Hasn’t a big factor in the re-enrgence of Afganistan as a priority been the movement of good number of foreign fighters with experience from Iraq to the Taliban? I think what we’re seeing in Afganistan isn’t some re-awakening of old elements of the Taliban, but the arrival of battle-hardened reinforcements from the Iraq conflict.
January 2nd, 2009 at 12:33 pm
I wish I could agree, ed.
Because the other option is that Osama bin Laden still has access to an underground network of sufficient operational and technical capacity that he can get dialysis equipment, kidney specialists, and everything else necessary to keep someone with his infirmities alive to a remote section of northwest Pakistan.
January 2nd, 2009 at 1:21 pm
January 2nd, 2009 at 1:23 pm
The Long Night.
January 2nd, 2009 at 1:28 pm
The Long Night - WINNER BEST DOC AT MECAL BARCELONA INTERNATIONAL FILM FESTIVAL 2008
January 2nd, 2009 at 1:51 pm
The Long Night -
Please post the credits, screenplay, and musical score. Then I might consider it.
January 2nd, 2009 at 4:56 pm
Oh, puleeze! Our attack on Afghanistan was never about bin Laden or Afghanistan–it was about a pipeline. Bechtel. Enron.
January 2nd, 2009 at 5:05 pm
Take a look at this 1939 Tata Airline Route map. Tata Airline now has become Air-India, but if you look at the top left of the map which shows the Pakistan-Afghanistan border, the situation is till the same. 70 years! and we have not seen a change here. Something to consider when planning a surge.
January 2nd, 2009 at 7:07 pm
Matt still doesn’t get it.
There was very little chance of capturing the entire Taliban OR the top leadership of Al Qaeda - and it wouldn’t have mattered if the US had, since all of those people are replaceable.
The Afghanistan war was simply STUPID. Negotiations with the Taliban might have resulted in bin Laden being turned over had not Bush wanted to curry favor with the numbnuts by attacking militarily without evidence of bin Laden’s direct involvement.

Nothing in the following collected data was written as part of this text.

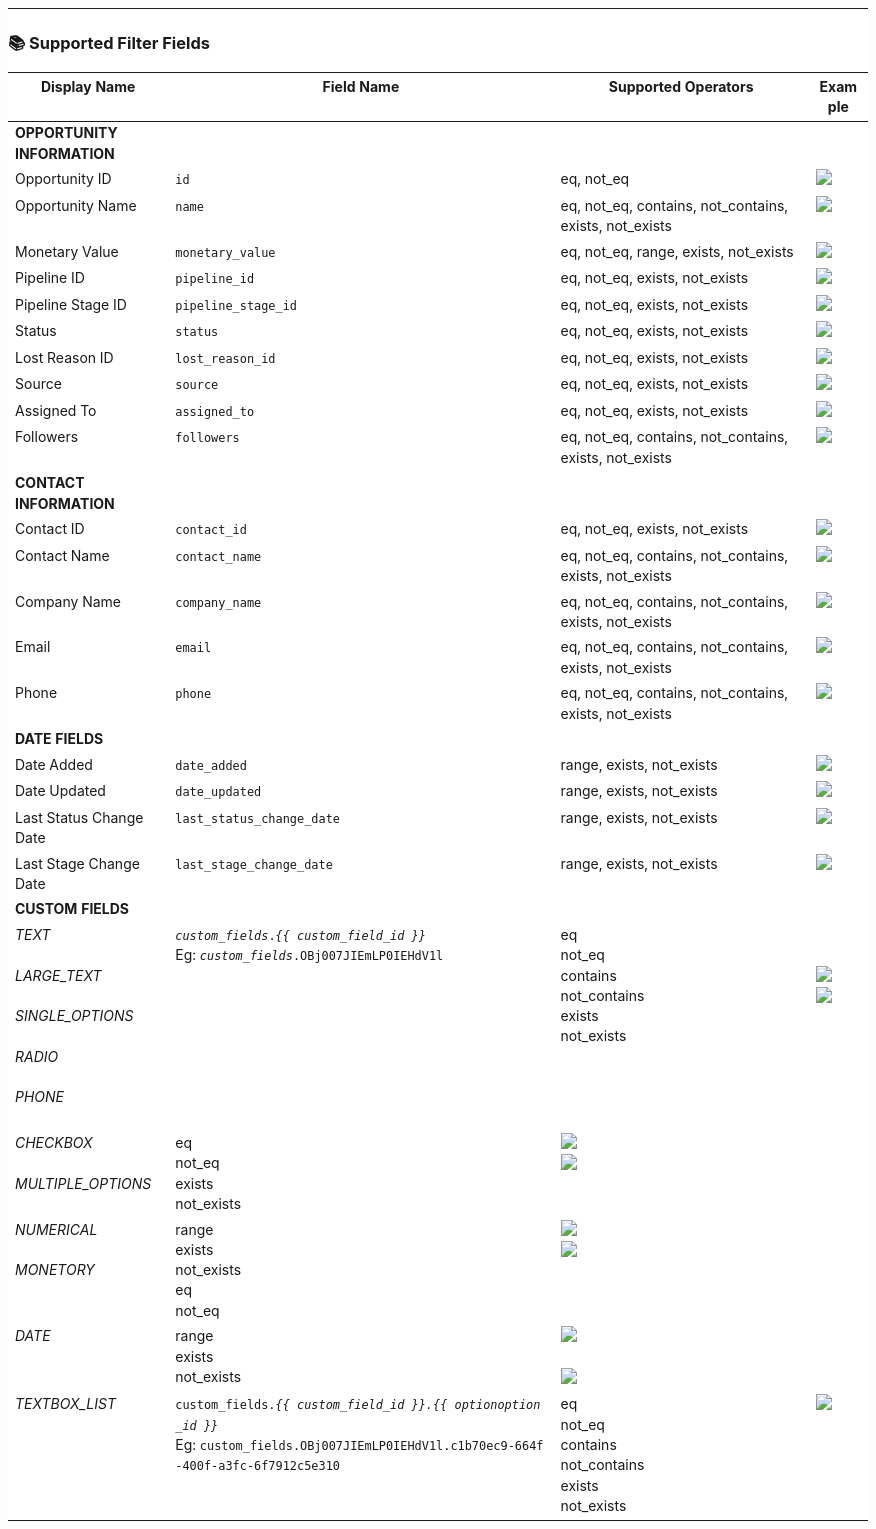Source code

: * * *
### 📚 Supported Filter Fields

| **Display Name** | **Field Name** | **Supported Operators** | **Example** |
| ---| ---| ---| --- |
| **OPPORTUNITY INFORMATION** |
| Opportunity ID | `id` | eq, not\_eq | ![](https://t8631005.p.clickup-attachments.com/t8631005/a33fa007-2db9-42af-bbc0-5cd1f1e3a541/image.png) |
| Opportunity Name | `name` | eq, not\_eq, contains, not\_contains, exists, not\_exists | ![](https://t8631005.p.clickup-attachments.com/t8631005/c3d50a5f-0c0c-49d5-9b89-e04abfda086e/image.png) |
| Monetary Value | `monetary_value` | eq, not\_eq, range, exists, not\_exists | ![](https://t8631005.p.clickup-attachments.com/t8631005/9b7841aa-d90f-4f9e-bba6-e43c29412cdf/image.png) |
| Pipeline ID | `pipeline_id` | eq, not\_eq, exists, not\_exists | ![](https://t8631005.p.clickup-attachments.com/t8631005/bdadf746-0cf4-4169-80f8-066173a4566b/image.png) |
| Pipeline Stage ID | `pipeline_stage_id` | eq, not\_eq, exists, not\_exists | ![](https://t8631005.p.clickup-attachments.com/t8631005/55f82117-d4a7-44ca-bc76-e979fc2db6ce/image.png) |
| Status | `status` | eq, not\_eq, exists, not\_exists | ![](https://t8631005.p.clickup-attachments.com/t8631005/3e28abcc-6076-4304-8470-fa47fc6a5490/image.png) |
| Lost Reason ID | `lost_reason_id` | eq, not\_eq, exists, not\_exists | ![](https://t8631005.p.clickup-attachments.com/t8631005/493c586a-89b6-41a3-adc6-447b5a3be2e4/image.png) |
| Source | `source` | eq, not\_eq, exists, not\_exists | ![](https://t8631005.p.clickup-attachments.com/t8631005/a07120fb-1da3-4a02-ac7f-3d95d0d1dd47/image.png) |
| Assigned To | `assigned_to` | eq, not\_eq, exists, not\_exists | ![](https://t8631005.p.clickup-attachments.com/t8631005/86bf8756-050b-4475-81cb-ddb142b28ddc/image.png) |
| Followers | `followers` | eq, not\_eq, contains, not\_contains, exists, not\_exists | ![](https://t8631005.p.clickup-attachments.com/t8631005/907059ad-a2ec-4834-85b4-544e2a5e911e/image.png) |
| **CONTACT INFORMATION** |
| Contact ID | `contact_id` | eq, not\_eq, exists, not\_exists | ![](https://t8631005.p.clickup-attachments.com/t8631005/6bd79e26-2b36-436a-9b34-56c462614dc7/image.png) |
| Contact Name | `contact_name` | eq, not\_eq, contains, not\_contains, exists, not\_exists | ![](https://t8631005.p.clickup-attachments.com/t8631005/c2d65f37-3afb-4f48-9bb1-637ebf36bffe/image.png) |
| Company Name | `company_name` | eq, not\_eq, contains, not\_contains, exists, not\_exists | ![](https://t8631005.p.clickup-attachments.com/t8631005/ae92fe78-44fb-4194-b676-974240b2cbf7/image.png) |
| Email | `email` | eq, not\_eq, contains, not\_contains, exists, not\_exists | ![](https://t8631005.p.clickup-attachments.com/t8631005/c4369d6d-f7fe-405b-836a-b2526e21cfc5/image.png) |
| Phone | `phone` | eq, not\_eq, contains, not\_contains, exists, not\_exists | ![](https://t8631005.p.clickup-attachments.com/t8631005/980916be-2199-413f-8264-a0ad8113cd3f/image.png) |
| **DATE FIELDS** |
| Date Added | `date_added` | range, exists, not\_exists | ![](https://t8631005.p.clickup-attachments.com/t8631005/665e463d-6958-418c-8911-ec032127fa2e/image.png) |
| Date Updated | `date_updated` | range, exists, not\_exists | ![](https://t8631005.p.clickup-attachments.com/t8631005/66f05ef3-bd09-415d-90c6-e4d68ae92e59/image.png) |
| Last Status Change Date | `last_status_change_date` | range, exists, not\_exists | ![](https://t8631005.p.clickup-attachments.com/t8631005/b2fc5822-f0d5-476b-9640-89fbde413eb8/image.png) |
| Last Stage Change Date | `last_stage_change_date` | range, exists, not\_exists | ![](https://t8631005.p.clickup-attachments.com/t8631005/1a5b4b5b-4b4d-46e2-8f26-76878a04d9d3/image.png) |
| **CUSTOM FIELDS** |
| _TEXT_<br><br>_LARGE\_TEXT_<br><br>_SINGLE\_OPTIONS_<br><br>_RADIO_<br><br>_PHONE_<br><br> | _`custom_fields`_`.`_`{{ custom_field_id }}`_<br>Eg: _`custom_fields`_`.OBj007JIEmLP0IEHdV1l`<br><br> | eq<br>not\_eq<br>contains<br>not\_contains<br>exists<br>not\_exists<br> | <br><br>![](https://t8631005.p.clickup-attachments.com/t8631005/f57d94fb-556a-4e27-93a9-540cb7cb7765/image.png)<br>![](https://t8631005.p.clickup-attachments.com/t8631005/f6ff9030-68d1-4f96-a9f4-e84f48949ffc/image.png) |
| _CHECKBOX_<br><br>_MULTIPLE\_OPTIONS_<br><br> | eq<br>not\_eq<br>exists<br>not\_exists<br> | ![](https://t8631005.p.clickup-attachments.com/t8631005/c7d9b445-810b-4bf4-83df-09c1d6e8b729/image.png)<br>![](https://t8631005.p.clickup-attachments.com/t8631005/56de0f21-e3ef-45a1-8dec-ceb8d0deeb4d/image.png) |
| _NUMERICAL_<br><br>_MONETORY_<br><br> | range<br>exists<br>not\_exists<br>eq<br>not\_eq<br> | ![](https://t8631005.p.clickup-attachments.com/t8631005/5a371ee5-322a-4fc6-94f2-e1d53a181e85/image.png)<br>![](https://t8631005.p.clickup-attachments.com/t8631005/13843a95-9d2b-4023-be69-ef2a58411e50/image.png) |
| _DATE_<br><br> | range<br>exists<br>not\_exists<br> | ![](https://t8631005.p.clickup-attachments.com/t8631005/98e9f9b2-34c8-42d8-abec-a3c3932754cf/image.png)<br><br>![](https://t8631005.p.clickup-attachments.com/t8631005/9959eb7d-d209-46ce-9236-60c833417878/image.png) |
| _TEXTBOX\_LIST_<br><br> | `custom_fields.`_`{{ custom_field_id }}.{{ optionoption_id }}`_<br>Eg: `custom_fields.OBj007JIEmLP0IEHdV1l.c1b70ec9-664f-400f-a3fc-6f7912c5e310`<br> | eq<br>not\_eq<br>contains<br>not\_contains<br>exists<br>not\_exists<br> | ![](https://t8631005.p.clickup-attachments.com/t8631005/dee8eecc-b30e-4c61-a593-c4921d2476c7/image.png) |
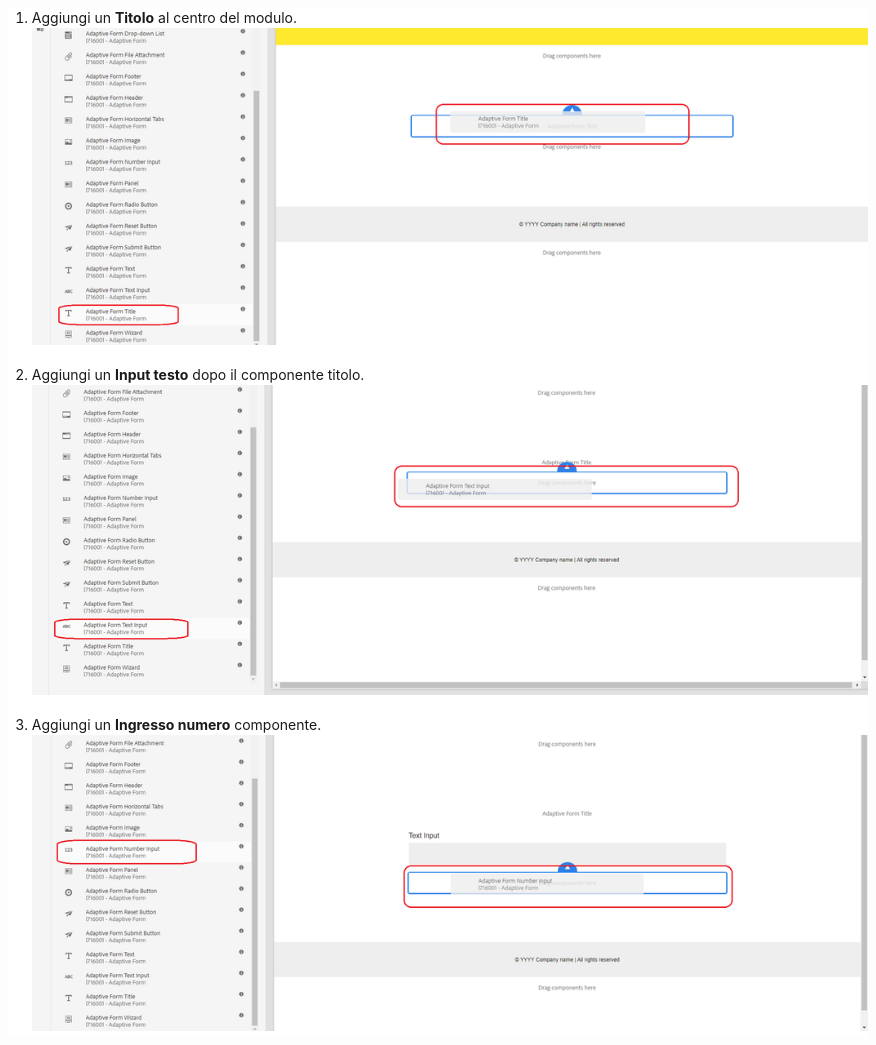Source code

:    1. Aggiungi un **Titolo** al centro del modulo.
      ![](/help/forms/assets/screenshot2028122129.png)

   1. Aggiungi un **Input testo** dopo il componente titolo.
      ![](/help/forms/assets/screenshot2028122329.png)

   1. Aggiungi un **Ingresso numero** componente.
      ![](/help/forms/assets/screenshot2028122429.png)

Even if bin Laden had not been turned over, it would have been easier and more effective to make a sneak attack on him directly at some later point. It would not have been even more effective to have some competence in the Bush Justice Department and intelligence community to detect and capture Al Qaeda operatives outside of Afghanistan before their plans could be put into operation.

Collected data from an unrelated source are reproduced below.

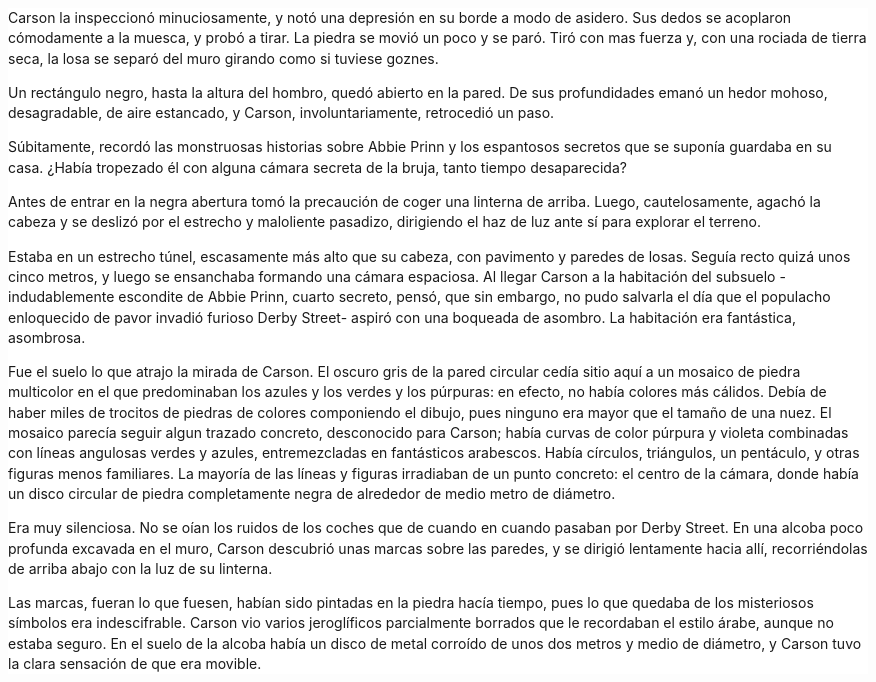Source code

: Carson la inspeccionó minuciosamente, y notó una depresión en su borde
a modo de asidero. Sus dedos se acoplaron cómodamente a la muesca, y
probó a tirar. La piedra se movió un poco y se paró. Tiró con mas
fuerza y, con una rociada de tierra seca, la losa se separó del muro
girando como si tuviese goznes.

Un rectángulo negro, hasta la altura del hombro, quedó abierto en la
pared. De sus profundidades emanó un hedor mohoso, desagradable, de
aire estancado, y Carson, involuntariamente, retrocedió un paso.

Súbitamente, recordó las monstruosas historias sobre Abbie Prinn y los
espantosos secretos que se suponía guardaba en su casa. ¿Había
tropezado él con alguna cámara secreta de la bruja, tanto tiempo
desaparecida?

Antes de entrar en la negra abertura tomó la precaución de coger una
linterna de arriba. Luego, cautelosamente, agachó la cabeza y se
deslizó por el estrecho y maloliente pasadizo, dirigiendo el haz de luz
ante sí para explorar el terreno.

Estaba en un estrecho túnel, escasamente más alto que su cabeza, con
pavimento y paredes de losas. Seguía recto quizá unos cinco metros, y
luego se ensanchaba formando una cámara espaciosa. Al llegar Carson a
la habitación del subsuelo -indudablemente escondite de Abbie Prinn,
cuarto secreto, pensó, que sin embargo, no pudo salvarla el día que el
populacho enloquecido de pavor invadió furioso Derby Street- aspiró con
una boqueada de asombro. La habitación era fantástica, asombrosa.

Fue el suelo lo que atrajo la mirada de Carson. El oscuro gris de la
pared circular cedía sitio aquí a un mosaico de piedra multicolor en el
que predominaban los azules y los verdes y los púrpuras: en efecto, no
había colores más cálidos. Debía de haber miles de trocitos de piedras
de colores componiendo el dibujo, pues ninguno era mayor que el tamaño
de una nuez. El mosaico parecía seguir algun trazado concreto,
desconocido para Carson; había curvas de color púrpura y violeta
combinadas con líneas angulosas verdes y azules, entremezcladas en
fantásticos arabescos. Había círculos, triángulos, un pentáculo, y
otras figuras menos familiares. La mayoría de las líneas y figuras
irradiaban de un punto concreto: el centro de la cámara, donde había un
disco circular de piedra completamente negra de alrededor de medio
metro de diámetro.

Era muy silenciosa. No se oían los ruidos de los coches que de cuando
en cuando pasaban por Derby Street. En una alcoba poco profunda
excavada en el muro, Carson descubrió unas marcas sobre las paredes, y
se dirigió lentamente hacia allí, recorriéndolas de arriba abajo con la
luz de su linterna.

Las marcas, fueran lo que fuesen, habían sido pintadas en la piedra
hacía tiempo, pues lo que quedaba de los misteriosos símbolos era
indescifrable. Carson vio varios jeroglíficos parcialmente borrados que
le recordaban el estilo árabe, aunque no estaba seguro. En el suelo de
la alcoba había un disco de metal corroído de unos dos metros y medio
de diámetro, y Carson tuvo la clara sensación de que era movible.
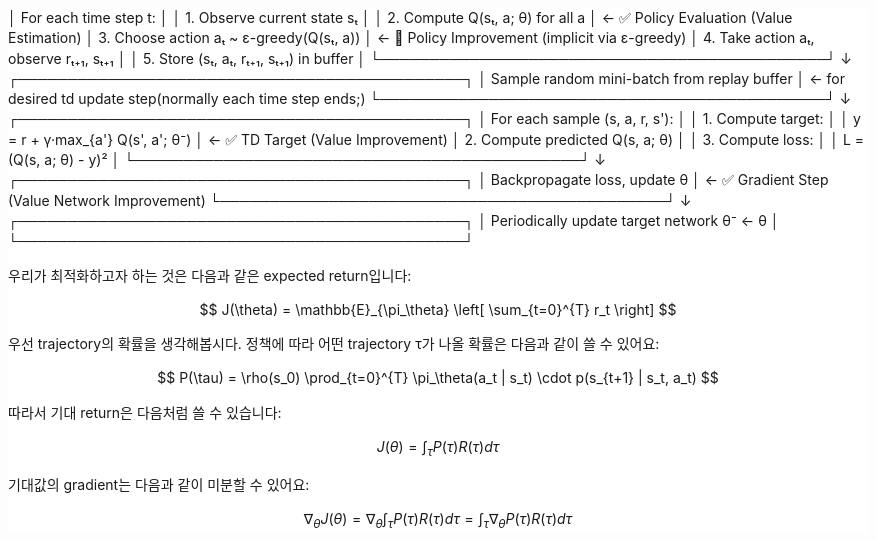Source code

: │ For each time step t:                       │
│ 1. Observe current state sₜ                  │
│ 2. Compute Q(sₜ, a; θ) for all a             │ ← ✅ Policy Evaluation (Value Estimation)
│ 3. Choose action aₜ ~ ε-greedy(Q(sₜ, a))      │ ← 🎯 Policy Improvement (implicit via ε-greedy)
│ 4. Take action aₜ, observe rₜ₊₁, sₜ₊₁         │
│ 5. Store (sₜ, aₜ, rₜ₊₁, sₜ₊₁) in buffer        │
└─────────────────────────────────────────────┘
                         ↓
┌─────────────────────────────────────────────┐
│ Sample random mini-batch from replay buffer │  ← for desired td update step(normally each time step ends;)
└─────────────────────────────────────────────┘
                         ↓
┌─────────────────────────────────────────────┐
│ For each sample (s, a, r, s'):              │
│ 1. Compute target:                          │
│    y = r + γ·max_{a'} Q(s', a'; θ⁻)         │ ← ✅ TD Target (Value Improvement)
│ 2. Compute predicted Q(s, a; θ)             │
│ 3. Compute loss:                            │
│    L = (Q(s, a; θ) - y)²                    │
└─────────────────────────────────────────────┘
                         ↓
┌─────────────────────────────────────────────┐
│ Backpropagate loss, update θ                │ ← ✅ Gradient Step (Value Network Improvement)
└─────────────────────────────────────────────┘
                         ↓
┌─────────────────────────────────────────────┐
│ Periodically update target network θ⁻ ← θ   │
└─────────────────────────────────────────────┘


우리가 최적화하고자 하는 것은 다음과 같은 expected return입니다:

$$
J(\theta) = \mathbb{E}_{\pi_\theta} \left[ \sum_{t=0}^{T} r_t \right]
$$

우선 trajectory의 확률을 생각해봅시다. 정책에 따라 어떤 trajectory τ가 나올 확률은 다음과 같이 쓸 수 있어요:

$$
P(\tau) = \rho(s_0) \prod_{t=0}^{T} \pi_\theta(a_t | s_t) \cdot p(s_{t+1} | s_t, a_t)
$$

따라서 기대 return은 다음처럼 쓸 수 있습니다:

$$
J(\theta) = \int_\tau P(\tau) R(\tau) d\tau
$$

기대값의 gradient는 다음과 같이 미분할 수 있어요:

$$
\nabla_\theta J(\theta)
= \nabla_\theta \int_\tau P(\tau) R(\tau) d\tau
= \int_\tau \nabla_\theta P(\tau) R(\tau) d\tau
$$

Regardless, once the invasion of Afghanistan failed - and it was a direct failure immediately the Taliban and Al Qaeda escaped - the US should have instantly pulled out. There was no “moral and prudential” requirement to try to rebuild Afghanistan. Afghanistan was and is not relevant to US national security. The Taliban were not. Only Al Qaeda was an issue, and as I’ve said, that could have been handled differently.
Now the situation is infinitely worse, but can still be handled by appropriate law enforcement and counterintelligence and intelligence operations, with the odd small covert military action as needed to hit a specific target.
Instead, Matt’s god, Obama, is going to turn Afghanistan and Pakistan into Iraq.